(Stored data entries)
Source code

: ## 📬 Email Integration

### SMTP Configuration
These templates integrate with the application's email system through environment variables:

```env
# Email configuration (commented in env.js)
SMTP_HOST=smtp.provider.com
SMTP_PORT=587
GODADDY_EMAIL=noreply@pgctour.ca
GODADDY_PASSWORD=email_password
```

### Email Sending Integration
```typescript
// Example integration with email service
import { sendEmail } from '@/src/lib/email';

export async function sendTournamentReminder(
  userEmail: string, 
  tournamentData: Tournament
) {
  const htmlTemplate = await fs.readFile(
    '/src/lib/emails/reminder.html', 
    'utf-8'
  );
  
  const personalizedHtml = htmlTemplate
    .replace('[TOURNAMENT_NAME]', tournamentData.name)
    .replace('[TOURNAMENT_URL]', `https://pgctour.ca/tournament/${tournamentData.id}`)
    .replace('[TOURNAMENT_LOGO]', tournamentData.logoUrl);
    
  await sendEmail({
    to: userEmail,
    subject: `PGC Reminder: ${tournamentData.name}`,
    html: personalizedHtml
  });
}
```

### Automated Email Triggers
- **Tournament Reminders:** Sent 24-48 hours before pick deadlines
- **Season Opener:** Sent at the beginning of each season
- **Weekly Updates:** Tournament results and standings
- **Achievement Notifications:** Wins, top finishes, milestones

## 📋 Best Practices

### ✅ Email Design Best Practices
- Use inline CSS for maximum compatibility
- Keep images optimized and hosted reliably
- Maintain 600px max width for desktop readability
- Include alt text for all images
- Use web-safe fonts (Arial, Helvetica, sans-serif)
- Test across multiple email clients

Work required
Would you please copy every line in the data that contains the word "htmlTemplate"?

Answer box
  const htmlTemplate = await fs.readFile(
  const personalizedHtml = htmlTemplate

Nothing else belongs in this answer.